13.7 Severability. If any provision of the Agreement is held by a court of competent jurisdiction to be contrary to law, the provision shall be modified by the court and interpreted so as best to accomplish the objectives of the original provision to the fullest extent permitted by law, and the remaining provisions of the Agreement shall remain in effect.
13.8 Assignment. Neither Party may assign its rights or obligations under this Agreement without the other Party’s prior written consent. Notwithstanding the foregoing, either Party may assign its rights and obligations under this Agreement to an Affiliate as part of a reorganization, or to a purchaser of its business entity or substantially all of its assets or business to which rights and obligations pertain without the other Party’s consent, provided that: (a) the purchaser is not insolvent or otherwise unable to pay its debts as they become due; (b) the purchaser is not a competitor of the other Party; and (c) any assignee is bound hereby. Other than the foregoing, any attempt by either Party to transfer its rights or obligations under this Agreement will be void.

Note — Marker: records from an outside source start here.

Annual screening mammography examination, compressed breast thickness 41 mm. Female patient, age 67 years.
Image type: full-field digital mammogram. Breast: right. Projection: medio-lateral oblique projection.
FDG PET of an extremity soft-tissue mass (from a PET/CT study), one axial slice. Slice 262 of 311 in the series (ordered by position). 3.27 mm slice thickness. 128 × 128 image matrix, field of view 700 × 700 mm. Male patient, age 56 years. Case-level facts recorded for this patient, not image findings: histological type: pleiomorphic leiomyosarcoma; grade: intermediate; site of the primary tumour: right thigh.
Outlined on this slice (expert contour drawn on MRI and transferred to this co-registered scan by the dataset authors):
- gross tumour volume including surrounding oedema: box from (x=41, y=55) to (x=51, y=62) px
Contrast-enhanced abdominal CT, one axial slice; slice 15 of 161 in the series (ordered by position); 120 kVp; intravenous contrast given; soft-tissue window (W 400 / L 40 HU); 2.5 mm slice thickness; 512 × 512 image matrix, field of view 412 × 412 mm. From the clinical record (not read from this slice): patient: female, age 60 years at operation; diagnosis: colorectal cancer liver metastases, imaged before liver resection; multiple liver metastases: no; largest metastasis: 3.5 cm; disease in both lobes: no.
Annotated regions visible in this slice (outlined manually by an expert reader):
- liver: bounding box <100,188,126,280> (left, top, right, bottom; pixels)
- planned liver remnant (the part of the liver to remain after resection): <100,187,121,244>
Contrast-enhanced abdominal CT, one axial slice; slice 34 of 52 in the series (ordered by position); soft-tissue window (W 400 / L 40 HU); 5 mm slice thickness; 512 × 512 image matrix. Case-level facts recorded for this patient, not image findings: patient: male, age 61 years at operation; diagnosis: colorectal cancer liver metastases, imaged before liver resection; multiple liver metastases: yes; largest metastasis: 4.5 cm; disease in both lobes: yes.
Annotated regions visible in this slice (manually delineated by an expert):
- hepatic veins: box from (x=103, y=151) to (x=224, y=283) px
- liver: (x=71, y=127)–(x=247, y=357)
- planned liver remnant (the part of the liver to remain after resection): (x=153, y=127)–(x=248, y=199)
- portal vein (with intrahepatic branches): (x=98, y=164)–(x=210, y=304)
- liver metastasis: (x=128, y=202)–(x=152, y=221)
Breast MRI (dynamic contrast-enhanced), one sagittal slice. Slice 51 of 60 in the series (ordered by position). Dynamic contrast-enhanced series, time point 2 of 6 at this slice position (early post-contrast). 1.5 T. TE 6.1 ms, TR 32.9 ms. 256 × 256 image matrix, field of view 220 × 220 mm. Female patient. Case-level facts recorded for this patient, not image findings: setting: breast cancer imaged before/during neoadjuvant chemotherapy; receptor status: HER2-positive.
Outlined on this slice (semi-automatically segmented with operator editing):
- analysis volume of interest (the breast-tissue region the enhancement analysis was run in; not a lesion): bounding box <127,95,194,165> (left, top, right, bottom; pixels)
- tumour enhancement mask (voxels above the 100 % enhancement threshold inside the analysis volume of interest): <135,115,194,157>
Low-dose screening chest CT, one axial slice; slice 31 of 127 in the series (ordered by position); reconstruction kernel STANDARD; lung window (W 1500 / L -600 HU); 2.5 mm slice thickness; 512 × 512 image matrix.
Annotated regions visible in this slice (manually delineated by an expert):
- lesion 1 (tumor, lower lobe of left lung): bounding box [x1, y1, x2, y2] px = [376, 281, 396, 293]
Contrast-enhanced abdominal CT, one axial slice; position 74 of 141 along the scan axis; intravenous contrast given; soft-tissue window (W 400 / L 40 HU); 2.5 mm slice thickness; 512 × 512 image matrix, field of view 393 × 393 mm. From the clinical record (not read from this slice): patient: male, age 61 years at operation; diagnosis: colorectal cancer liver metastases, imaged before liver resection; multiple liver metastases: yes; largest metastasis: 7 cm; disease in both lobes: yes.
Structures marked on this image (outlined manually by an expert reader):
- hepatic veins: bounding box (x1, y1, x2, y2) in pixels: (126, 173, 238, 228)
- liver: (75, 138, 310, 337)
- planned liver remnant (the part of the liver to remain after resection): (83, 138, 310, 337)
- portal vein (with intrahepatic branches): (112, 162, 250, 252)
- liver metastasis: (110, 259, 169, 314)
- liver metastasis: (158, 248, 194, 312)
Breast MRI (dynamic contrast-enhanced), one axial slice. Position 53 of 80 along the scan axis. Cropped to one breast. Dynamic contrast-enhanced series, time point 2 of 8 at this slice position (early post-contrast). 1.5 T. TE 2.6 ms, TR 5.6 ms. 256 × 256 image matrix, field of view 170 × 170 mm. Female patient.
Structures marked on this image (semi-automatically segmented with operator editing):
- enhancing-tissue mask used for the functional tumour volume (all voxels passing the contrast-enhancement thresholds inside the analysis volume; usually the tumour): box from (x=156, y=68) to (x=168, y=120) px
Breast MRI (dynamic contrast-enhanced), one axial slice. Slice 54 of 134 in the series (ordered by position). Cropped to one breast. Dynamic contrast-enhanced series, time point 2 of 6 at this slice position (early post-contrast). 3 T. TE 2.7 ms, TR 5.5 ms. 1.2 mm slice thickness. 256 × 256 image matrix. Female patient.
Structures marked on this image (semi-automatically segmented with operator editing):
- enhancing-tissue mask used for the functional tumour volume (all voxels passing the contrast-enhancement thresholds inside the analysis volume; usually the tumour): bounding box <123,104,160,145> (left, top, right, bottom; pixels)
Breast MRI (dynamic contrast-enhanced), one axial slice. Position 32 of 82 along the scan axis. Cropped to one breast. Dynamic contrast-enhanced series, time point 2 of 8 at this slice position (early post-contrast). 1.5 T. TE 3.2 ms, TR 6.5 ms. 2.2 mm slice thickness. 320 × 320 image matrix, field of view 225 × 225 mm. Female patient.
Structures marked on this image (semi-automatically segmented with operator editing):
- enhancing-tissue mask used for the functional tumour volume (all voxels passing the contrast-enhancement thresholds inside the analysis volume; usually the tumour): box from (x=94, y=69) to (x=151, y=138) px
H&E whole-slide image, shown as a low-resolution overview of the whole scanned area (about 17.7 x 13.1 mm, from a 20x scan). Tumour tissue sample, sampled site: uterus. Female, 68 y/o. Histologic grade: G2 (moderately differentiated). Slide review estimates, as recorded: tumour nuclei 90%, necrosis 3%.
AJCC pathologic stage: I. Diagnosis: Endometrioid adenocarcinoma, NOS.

13.9 Governing Law; Venue. The Agreement, and any disputes arising out of or related hereto, shall be governed exclusively by the internal laws of the State of Utah, without regard to its conflicts of laws rules. The state and federal courts located in Salt Lake City, Utah shall have exclusive jurisdiction to adjudicate any dispute arising out of or relating to the Agreement. Each Party hereby consents to the exclusive jurisdiction of such courts.
13.10 Entire Agreement. The Agreement, including all Exhibits or addenda incorporated by reference herein, constitutes the entire agreement between the Parties and supersedes all prior and contemporaneous agreements, proposals or representations, written or oral, concerning its subject matter. In the event of conflict between the Order Form, the order of precedence shall be: (i) DPA, if applicable, (ii) other Exhibits, including the SLA, (iii) Order Form, and then (iii) the MSA. No modiﬁcation, amendment, or waiver of any provision of the Agreement shall be effective unless in writing that speciﬁcally references the Agreement and is signed by the Party against whom the modiﬁcation, amendment or waiver is to be asserted. Notwithstanding any language to the contrary therein, no terms or conditions stated in any Customer purchase order or in any other Customer order documentation shall be incorporated into or form any part of the Agreement, and all such terms or conditions shall be null and void.